What this task involves: The expected answer is the set of lines in the data below between the line holding "我信段荆，他要留，我就陪他争，他要走，我就跟他走。" and the line holding "段老爷也分外惊讶：「你小子，真行？」", inclusive, written out exactly.

··· Listed records ···

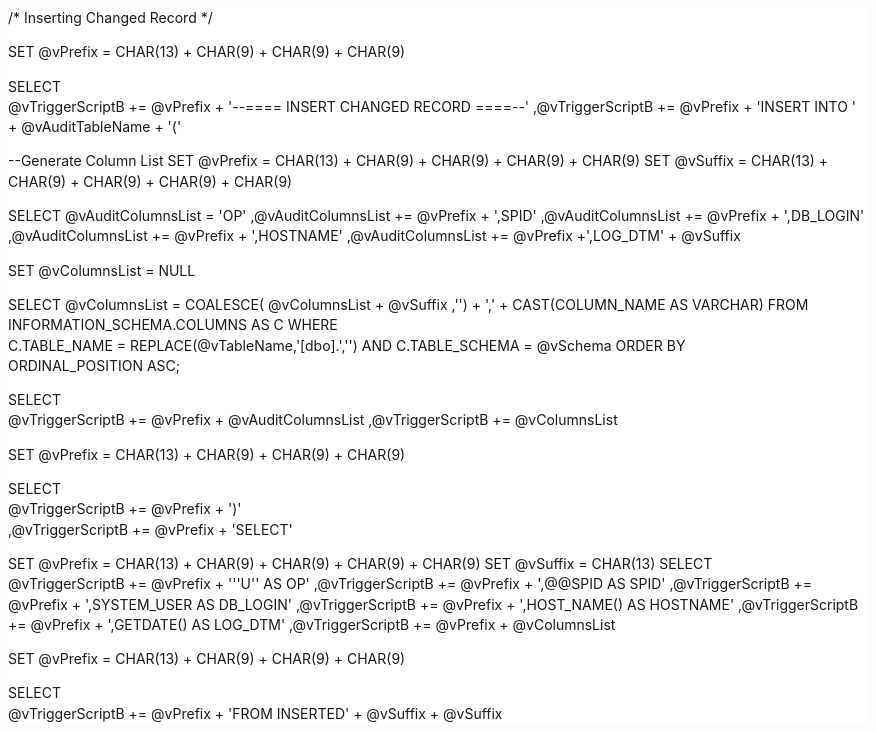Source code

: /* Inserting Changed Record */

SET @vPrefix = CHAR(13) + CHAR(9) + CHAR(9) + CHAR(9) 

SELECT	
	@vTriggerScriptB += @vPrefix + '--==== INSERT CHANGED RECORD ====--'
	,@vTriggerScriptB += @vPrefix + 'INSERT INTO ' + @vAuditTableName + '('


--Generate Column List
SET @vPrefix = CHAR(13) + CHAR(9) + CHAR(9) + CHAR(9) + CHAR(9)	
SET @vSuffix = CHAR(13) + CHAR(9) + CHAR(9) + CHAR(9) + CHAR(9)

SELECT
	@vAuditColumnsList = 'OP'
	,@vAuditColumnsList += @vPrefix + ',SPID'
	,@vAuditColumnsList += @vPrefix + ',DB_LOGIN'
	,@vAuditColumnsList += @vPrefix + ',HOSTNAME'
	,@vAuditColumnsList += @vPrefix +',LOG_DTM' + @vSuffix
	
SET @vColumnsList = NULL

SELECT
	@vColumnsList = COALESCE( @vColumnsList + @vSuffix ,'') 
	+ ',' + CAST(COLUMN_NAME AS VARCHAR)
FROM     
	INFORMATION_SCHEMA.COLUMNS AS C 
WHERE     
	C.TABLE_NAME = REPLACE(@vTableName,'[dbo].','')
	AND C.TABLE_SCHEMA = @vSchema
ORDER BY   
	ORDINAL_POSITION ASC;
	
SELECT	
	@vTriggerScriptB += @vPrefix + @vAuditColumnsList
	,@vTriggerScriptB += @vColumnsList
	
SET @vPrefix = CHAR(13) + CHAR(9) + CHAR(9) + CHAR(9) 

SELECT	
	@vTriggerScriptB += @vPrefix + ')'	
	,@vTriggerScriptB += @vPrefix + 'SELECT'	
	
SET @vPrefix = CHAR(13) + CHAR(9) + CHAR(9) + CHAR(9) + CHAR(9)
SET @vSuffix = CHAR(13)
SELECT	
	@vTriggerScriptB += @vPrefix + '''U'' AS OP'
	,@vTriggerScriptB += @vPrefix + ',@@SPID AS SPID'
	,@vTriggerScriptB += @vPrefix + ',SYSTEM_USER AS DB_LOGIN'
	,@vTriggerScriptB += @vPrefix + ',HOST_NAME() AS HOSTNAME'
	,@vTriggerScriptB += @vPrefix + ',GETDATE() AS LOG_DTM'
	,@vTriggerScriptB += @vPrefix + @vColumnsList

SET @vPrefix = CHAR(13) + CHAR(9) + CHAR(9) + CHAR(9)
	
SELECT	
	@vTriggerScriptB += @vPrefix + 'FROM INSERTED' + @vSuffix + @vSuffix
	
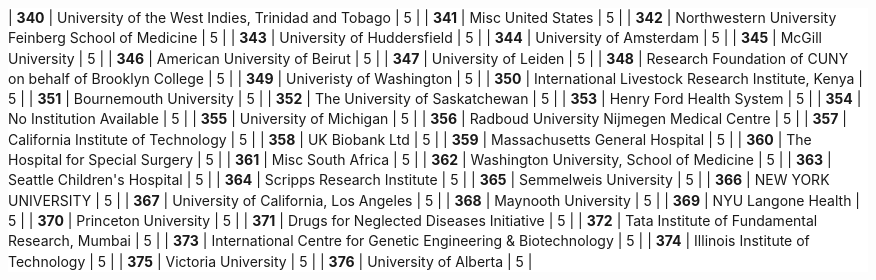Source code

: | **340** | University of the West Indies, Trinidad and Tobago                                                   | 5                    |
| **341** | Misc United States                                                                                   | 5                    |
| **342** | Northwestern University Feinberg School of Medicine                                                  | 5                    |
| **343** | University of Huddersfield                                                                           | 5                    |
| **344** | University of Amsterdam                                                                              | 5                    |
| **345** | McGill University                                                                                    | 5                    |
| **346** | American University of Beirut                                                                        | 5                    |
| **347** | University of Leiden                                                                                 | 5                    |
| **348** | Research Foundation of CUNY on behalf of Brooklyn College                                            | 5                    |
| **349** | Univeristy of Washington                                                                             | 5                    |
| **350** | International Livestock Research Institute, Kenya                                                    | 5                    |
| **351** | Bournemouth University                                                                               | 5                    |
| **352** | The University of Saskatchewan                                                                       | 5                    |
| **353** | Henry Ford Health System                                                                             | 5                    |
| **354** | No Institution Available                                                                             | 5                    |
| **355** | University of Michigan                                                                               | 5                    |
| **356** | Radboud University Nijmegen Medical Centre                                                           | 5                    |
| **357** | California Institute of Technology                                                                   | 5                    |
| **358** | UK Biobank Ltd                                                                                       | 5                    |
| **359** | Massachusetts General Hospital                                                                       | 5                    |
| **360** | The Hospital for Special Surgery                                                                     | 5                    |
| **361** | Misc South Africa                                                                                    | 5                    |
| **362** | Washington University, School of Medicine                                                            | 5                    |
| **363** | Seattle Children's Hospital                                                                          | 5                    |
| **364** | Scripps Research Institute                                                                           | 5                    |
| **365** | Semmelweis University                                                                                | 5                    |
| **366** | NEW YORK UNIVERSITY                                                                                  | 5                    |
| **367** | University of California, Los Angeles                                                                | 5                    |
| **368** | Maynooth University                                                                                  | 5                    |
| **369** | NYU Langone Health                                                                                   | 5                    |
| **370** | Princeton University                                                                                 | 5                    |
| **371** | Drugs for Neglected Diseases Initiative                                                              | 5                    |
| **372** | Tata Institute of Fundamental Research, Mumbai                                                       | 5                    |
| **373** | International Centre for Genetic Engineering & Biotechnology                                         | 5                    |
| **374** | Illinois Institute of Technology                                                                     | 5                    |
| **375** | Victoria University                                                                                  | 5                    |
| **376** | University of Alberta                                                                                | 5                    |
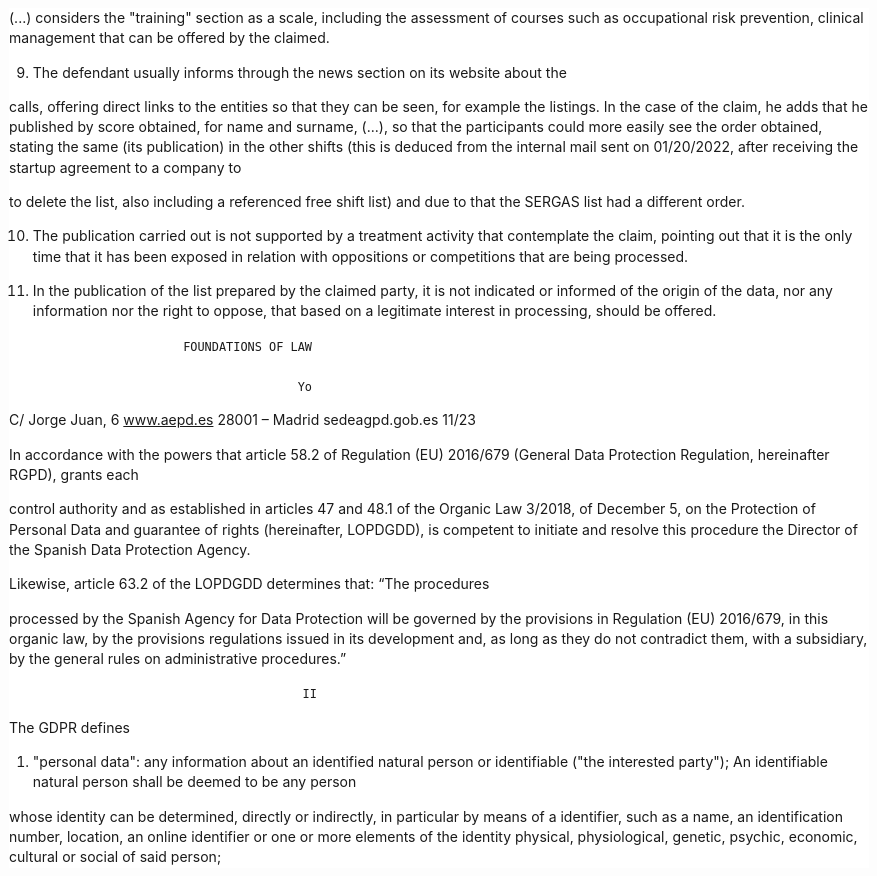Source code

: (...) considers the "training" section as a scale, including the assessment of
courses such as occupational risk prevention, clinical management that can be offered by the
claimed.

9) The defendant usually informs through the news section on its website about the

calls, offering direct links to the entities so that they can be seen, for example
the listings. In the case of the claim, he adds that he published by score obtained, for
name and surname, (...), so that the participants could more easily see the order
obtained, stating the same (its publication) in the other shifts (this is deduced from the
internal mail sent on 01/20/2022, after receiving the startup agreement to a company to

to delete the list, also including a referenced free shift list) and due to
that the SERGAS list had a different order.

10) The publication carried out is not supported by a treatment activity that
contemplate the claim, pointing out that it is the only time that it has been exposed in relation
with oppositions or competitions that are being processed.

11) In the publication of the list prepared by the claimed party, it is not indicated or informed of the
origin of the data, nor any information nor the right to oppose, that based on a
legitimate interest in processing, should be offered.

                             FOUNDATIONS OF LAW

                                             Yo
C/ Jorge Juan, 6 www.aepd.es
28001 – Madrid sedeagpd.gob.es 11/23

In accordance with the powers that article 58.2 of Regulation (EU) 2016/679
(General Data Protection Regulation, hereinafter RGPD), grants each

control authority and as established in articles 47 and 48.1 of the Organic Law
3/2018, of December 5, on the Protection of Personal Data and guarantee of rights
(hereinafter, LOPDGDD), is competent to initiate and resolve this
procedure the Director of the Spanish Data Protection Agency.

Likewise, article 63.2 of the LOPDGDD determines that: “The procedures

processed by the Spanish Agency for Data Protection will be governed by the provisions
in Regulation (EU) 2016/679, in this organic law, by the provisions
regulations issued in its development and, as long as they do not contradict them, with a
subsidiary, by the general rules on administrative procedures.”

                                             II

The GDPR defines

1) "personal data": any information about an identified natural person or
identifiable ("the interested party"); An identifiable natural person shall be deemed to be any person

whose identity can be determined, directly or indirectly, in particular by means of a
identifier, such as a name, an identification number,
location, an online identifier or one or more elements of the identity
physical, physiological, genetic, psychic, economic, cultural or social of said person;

···
··· Listed records ···

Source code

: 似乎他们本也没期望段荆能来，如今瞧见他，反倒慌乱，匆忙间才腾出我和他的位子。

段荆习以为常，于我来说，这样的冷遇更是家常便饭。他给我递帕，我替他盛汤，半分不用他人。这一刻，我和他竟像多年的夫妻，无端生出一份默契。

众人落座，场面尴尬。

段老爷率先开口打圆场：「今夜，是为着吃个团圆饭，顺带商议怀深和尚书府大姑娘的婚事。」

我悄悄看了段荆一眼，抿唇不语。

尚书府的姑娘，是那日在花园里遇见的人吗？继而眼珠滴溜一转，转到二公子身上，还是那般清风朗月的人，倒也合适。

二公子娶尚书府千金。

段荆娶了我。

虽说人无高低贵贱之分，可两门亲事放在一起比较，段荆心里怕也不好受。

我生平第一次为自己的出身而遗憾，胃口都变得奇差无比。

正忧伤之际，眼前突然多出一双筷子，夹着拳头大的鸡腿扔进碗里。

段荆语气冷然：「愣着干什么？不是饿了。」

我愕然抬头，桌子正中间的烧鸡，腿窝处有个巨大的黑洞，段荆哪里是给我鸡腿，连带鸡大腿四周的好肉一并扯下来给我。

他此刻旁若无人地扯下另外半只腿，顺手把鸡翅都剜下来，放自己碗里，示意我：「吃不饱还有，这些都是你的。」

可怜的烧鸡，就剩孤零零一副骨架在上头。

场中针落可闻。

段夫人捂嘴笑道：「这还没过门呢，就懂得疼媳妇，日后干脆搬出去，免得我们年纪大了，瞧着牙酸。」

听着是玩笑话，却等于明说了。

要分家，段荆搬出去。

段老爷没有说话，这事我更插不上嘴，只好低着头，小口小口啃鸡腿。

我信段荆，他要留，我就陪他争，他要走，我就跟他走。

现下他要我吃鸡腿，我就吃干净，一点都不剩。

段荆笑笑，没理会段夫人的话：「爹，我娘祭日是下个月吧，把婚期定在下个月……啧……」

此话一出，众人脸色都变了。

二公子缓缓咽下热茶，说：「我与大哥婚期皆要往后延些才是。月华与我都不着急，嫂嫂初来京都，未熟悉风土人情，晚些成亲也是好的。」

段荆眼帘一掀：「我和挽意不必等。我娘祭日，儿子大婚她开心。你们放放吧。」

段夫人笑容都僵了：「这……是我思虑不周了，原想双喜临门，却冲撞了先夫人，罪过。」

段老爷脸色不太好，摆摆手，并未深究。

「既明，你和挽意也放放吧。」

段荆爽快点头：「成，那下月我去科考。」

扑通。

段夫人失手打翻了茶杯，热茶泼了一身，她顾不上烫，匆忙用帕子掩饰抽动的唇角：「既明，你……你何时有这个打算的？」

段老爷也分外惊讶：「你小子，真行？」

···

Response area:
我信段荆，他要留，我就陪他争，他要走，我就跟他走。

现下他要我吃鸡腿，我就吃干净，一点都不剩。

段荆笑笑，没理会段夫人的话：「爹，我娘祭日是下个月吧，把婚期定在下个月……啧……」

此话一出，众人脸色都变了。

二公子缓缓咽下热茶，说：「我与大哥婚期皆要往后延些才是。月华与我都不着急，嫂嫂初来京都，未熟悉风土人情，晚些成亲也是好的。」

段荆眼帘一掀：「我和挽意不必等。我娘祭日，儿子大婚她开心。你们放放吧。」

段夫人笑容都僵了：「这……是我思虑不周了，原想双喜临门，却冲撞了先夫人，罪过。」

段老爷脸色不太好，摆摆手，并未深究。

「既明，你和挽意也放放吧。」

段荆爽快点头：「成，那下月我去科考。」

扑通。

段夫人失手打翻了茶杯，热茶泼了一身，她顾不上烫，匆忙用帕子掩饰抽动的唇角：「既明，你……你何时有这个打算的？」

段老爷也分外惊讶：「你小子，真行？」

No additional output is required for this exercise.